Dialogue 9/29

This is a dialogue between 🔺 and 🔹. These are mostly produced while thinking on topics I’m working on.

🔺 So what’s the typical user for Xvc? Who’s the probable user?

🔹 I’m thinking of a user with lots of data and will be training machine learning models. They need to version this data.

🔺 What do you mean by data in this context?

🔹 The data in this context are files. Image files, audio files, text files. Bunch of files. Lots and lots of files. They may be organized into directories, they may be reserved for training, verification and testing, they may be stored in multiple locations.

🔺 So, not the database files? We can’t version the data in databases, you say.

🔹 If the database you think of is something like SQLite, then it’s possible to version it. It’s just another file. You can track the file with Xvc and move back and forth between files to go back in time. But I doubt it’s the best way.

🔺Why?

🔹 The database for data is an alternative to the file system. You can version the data by adding a timestamp or a version description, and track individual records. In this case, you can go back and forth with views by selecting a subset of the records. To my mind, it doesn’t make sense to replace the database file itself to track the data version.

🔺 For tracking, yes, there may be other ways to version the data. Databases themselves provide this as well. Excepting SQLite, replacing the database files doesn’t work seamlessly. Databases keep extra indices and auxiliary files for performance and just replacing the database files probably makes it fail. However, these databases may be sources of data in data pipelines. When you have, for example, a database table as a source, you should be able to define it as a dependency in the pipelines.

🔹 This looks worthy, right.

🔺 So, the user can define a database table as a dependency. Suppose you have a table that contains a bunch of data and you want to update your ML model when this data changes. This must be a very common use case.
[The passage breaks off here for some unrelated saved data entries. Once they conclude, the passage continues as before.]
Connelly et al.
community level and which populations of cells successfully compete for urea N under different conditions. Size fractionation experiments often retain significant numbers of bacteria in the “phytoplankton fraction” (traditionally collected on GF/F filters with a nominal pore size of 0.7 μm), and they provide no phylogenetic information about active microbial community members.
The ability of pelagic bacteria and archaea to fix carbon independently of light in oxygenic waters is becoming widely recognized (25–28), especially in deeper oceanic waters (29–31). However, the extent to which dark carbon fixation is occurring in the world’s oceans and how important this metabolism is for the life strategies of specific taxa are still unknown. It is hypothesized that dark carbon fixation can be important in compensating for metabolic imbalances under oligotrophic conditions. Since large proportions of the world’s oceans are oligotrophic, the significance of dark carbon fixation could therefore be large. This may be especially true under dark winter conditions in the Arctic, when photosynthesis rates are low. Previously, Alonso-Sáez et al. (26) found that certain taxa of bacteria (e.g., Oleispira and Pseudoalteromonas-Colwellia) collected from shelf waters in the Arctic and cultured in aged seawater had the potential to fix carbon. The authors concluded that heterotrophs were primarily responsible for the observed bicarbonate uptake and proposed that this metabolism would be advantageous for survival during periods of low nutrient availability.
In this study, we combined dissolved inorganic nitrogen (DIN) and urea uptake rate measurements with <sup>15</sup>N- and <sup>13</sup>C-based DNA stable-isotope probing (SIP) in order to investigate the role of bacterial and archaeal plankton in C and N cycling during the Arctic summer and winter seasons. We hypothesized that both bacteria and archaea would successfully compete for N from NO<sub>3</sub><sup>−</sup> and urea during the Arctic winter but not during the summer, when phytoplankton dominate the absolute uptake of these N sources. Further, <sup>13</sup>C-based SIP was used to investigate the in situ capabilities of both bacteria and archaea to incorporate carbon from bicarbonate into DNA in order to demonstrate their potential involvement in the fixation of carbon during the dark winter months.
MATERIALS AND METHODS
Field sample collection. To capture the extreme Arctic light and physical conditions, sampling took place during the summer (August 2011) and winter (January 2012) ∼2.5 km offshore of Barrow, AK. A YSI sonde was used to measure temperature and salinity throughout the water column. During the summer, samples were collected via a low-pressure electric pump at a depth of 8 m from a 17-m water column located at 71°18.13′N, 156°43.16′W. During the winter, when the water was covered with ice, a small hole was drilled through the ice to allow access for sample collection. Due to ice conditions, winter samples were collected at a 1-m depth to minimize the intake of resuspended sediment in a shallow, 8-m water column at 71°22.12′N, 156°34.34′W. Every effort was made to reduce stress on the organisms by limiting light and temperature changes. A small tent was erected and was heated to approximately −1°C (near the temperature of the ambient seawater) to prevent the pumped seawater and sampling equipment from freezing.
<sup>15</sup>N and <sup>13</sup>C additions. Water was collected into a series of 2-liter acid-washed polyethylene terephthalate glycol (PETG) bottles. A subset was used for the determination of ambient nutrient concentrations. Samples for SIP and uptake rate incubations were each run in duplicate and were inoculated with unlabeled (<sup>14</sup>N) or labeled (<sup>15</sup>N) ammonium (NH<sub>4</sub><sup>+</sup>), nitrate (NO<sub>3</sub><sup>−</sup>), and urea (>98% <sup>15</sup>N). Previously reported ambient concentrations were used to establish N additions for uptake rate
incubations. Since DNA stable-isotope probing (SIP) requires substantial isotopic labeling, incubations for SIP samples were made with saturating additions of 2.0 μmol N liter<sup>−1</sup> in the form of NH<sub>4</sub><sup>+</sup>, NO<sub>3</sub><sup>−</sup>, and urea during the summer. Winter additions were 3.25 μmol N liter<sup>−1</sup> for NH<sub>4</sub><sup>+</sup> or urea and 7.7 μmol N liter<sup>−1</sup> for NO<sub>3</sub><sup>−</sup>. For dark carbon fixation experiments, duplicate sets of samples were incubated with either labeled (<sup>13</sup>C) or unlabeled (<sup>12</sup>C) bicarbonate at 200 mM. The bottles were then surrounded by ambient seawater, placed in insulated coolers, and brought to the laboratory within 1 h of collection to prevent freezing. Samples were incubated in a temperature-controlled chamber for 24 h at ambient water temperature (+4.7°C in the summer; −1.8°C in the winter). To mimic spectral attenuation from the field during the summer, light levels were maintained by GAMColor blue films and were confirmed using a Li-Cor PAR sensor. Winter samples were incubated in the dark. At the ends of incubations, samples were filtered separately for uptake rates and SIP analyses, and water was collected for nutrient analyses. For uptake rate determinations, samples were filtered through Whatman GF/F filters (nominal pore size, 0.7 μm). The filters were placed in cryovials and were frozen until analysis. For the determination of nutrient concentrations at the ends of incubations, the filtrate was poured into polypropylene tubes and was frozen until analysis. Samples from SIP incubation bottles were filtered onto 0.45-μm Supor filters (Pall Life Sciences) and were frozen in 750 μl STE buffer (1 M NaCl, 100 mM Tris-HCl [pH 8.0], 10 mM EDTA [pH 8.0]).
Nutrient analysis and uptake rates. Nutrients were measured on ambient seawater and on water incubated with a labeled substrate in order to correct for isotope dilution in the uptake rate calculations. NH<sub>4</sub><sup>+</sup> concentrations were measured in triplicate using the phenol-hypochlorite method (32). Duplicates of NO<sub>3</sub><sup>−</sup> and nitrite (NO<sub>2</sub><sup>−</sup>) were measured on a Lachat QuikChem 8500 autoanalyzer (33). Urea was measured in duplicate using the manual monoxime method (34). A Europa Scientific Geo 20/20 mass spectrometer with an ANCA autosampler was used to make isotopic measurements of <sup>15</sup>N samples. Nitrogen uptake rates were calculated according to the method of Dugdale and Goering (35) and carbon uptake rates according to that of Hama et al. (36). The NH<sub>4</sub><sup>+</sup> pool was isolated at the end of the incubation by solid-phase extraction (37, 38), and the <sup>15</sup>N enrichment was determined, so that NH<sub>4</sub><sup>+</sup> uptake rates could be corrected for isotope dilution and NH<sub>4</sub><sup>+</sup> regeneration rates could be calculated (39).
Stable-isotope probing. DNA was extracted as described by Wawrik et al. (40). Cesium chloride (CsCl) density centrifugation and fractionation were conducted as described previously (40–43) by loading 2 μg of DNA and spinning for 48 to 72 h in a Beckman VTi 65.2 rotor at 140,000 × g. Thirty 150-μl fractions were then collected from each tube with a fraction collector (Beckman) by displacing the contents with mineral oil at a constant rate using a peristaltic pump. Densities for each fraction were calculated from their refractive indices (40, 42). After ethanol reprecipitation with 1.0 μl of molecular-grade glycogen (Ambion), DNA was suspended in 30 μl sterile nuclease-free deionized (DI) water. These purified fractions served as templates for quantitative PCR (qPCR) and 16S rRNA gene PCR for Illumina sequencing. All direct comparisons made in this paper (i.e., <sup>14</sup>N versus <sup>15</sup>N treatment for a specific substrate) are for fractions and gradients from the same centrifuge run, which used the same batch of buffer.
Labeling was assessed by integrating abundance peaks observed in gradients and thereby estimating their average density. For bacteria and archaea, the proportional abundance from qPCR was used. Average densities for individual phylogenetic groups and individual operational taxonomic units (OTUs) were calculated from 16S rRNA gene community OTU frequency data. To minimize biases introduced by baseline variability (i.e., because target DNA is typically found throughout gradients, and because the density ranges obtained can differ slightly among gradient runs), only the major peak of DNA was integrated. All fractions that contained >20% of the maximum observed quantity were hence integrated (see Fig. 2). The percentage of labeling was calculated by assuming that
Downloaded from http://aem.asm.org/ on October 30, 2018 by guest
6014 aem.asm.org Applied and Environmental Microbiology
🔹 It looks so, yes. It’s more difficult than file system dependencies though. At least, it must be customized per database engine. We need different connections to different databases.

🔺This is something that can be abstracted. All databases have tables and queries. We can have a database connection layer to get a table, check whether it has changed and invalidate it as a dependency if it has. The user is responsible to get the actual data and do whatever they do with it anyway.

🔹 It looks like a nice model. We can also adapt it to SQL queries. When queries are run, they produce a result and if this result has changed, we can consider it invalidated. Nice to run a simple query to check whether a complex join has changed and update the models if so.

🔺What would be the performance implications? A query should be run in each of run of the pipeline, I think.

🔹Yep. If we define a database table dependency as xvc pipeline step dependency --database-table then it should connect to the database at each xvc pipeline run and check whether the table has changed. The table change can be detected by selecting all records or via database internals. It’s not that a big deal if the table or query doesn’t produce much results.

🔺 Maybe it’s possible to generalize this behavior to command line as well. Xvc could run a command to check whether something has changed, like ls -R my-data and if the result is different from the previous run, it can run a command. This could be the generic way of pipeline steps.

🔹Looks like a nice idea, yes. We can talk on this tomorrow.